(Passage provided):
Practical, production-ready guide — use with Express
Below is a straightforward pattern you'll want in a production Express app: assign a request id, run the ALS store for each request, and access that id from deep inside your stack (logger, DB helpers, etc.). This pattern is robust with async/await, promises, and common async flows.
1) Install a lightweight logger (example uses pino but any logger works)
npm install pino2) Create a context helper: context.js
// context.js
import { AsyncLocalStorage } from 'node:async_context'; // Node 24+ recommended module
// (It's also available via node:async_hooks for compatibility)
export const als = new AsyncLocalStorage();
export function getContext() {
return als.getStore() || {}; // always return an object (avoid undefined)

(Information provided):
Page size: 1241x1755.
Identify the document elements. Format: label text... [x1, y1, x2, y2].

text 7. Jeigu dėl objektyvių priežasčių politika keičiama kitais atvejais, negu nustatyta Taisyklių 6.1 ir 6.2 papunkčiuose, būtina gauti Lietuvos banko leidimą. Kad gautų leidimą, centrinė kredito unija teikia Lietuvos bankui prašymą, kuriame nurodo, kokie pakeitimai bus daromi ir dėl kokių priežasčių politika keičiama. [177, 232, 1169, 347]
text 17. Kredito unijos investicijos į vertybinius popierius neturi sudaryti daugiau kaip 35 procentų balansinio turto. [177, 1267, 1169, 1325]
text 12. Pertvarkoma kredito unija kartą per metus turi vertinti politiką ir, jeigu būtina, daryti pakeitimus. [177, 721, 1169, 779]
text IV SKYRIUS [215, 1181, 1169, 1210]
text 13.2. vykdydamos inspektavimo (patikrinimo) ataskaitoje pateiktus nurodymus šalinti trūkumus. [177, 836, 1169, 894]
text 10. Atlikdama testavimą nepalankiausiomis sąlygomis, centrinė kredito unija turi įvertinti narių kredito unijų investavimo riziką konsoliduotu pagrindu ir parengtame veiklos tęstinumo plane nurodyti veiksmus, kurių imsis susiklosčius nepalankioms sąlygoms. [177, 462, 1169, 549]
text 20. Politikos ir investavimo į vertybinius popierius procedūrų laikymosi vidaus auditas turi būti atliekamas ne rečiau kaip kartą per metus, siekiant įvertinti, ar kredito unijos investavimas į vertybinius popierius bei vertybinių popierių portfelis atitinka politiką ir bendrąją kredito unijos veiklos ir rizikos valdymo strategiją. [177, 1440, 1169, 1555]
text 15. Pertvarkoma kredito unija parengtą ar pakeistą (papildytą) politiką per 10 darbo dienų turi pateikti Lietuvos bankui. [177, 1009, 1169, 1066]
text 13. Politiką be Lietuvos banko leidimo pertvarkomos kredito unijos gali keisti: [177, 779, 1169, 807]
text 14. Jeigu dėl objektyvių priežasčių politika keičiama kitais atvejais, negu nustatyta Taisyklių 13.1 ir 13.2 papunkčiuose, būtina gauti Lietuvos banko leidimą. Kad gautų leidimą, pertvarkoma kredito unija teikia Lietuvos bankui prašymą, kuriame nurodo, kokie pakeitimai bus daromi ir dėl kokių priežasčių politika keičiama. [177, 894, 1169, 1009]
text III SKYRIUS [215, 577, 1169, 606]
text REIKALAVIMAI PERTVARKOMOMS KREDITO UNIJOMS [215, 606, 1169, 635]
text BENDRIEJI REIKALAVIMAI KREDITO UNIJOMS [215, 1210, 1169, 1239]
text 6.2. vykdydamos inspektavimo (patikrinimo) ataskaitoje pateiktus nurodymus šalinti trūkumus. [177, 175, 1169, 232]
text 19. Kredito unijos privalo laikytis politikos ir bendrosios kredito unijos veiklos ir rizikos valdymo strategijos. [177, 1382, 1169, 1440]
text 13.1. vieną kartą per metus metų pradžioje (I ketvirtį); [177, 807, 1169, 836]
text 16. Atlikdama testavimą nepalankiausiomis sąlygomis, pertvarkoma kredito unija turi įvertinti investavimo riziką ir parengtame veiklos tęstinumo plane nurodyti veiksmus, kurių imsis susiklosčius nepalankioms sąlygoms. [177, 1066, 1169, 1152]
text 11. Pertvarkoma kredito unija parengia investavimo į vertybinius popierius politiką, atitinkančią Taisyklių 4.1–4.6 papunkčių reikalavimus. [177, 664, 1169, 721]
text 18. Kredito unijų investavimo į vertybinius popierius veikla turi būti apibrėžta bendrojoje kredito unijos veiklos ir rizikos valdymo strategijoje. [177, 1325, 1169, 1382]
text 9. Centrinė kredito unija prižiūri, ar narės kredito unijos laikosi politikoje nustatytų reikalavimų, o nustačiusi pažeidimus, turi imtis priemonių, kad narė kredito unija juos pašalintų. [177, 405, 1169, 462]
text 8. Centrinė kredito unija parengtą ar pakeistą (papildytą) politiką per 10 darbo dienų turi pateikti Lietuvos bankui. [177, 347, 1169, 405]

(Problem statement): Return everything in the Express guide from "npm install pino2)" down to "node:async_hooks for compatibility)". The entries are separate material and have no connection to the Express guide.

(Answer box):
npm install pino2) Create a context helper: context.js
// context.js
import { AsyncLocalStorage } from 'node:async_context'; // Node 24+ recommended module
// (It's also available via node:async_hooks for compatibility)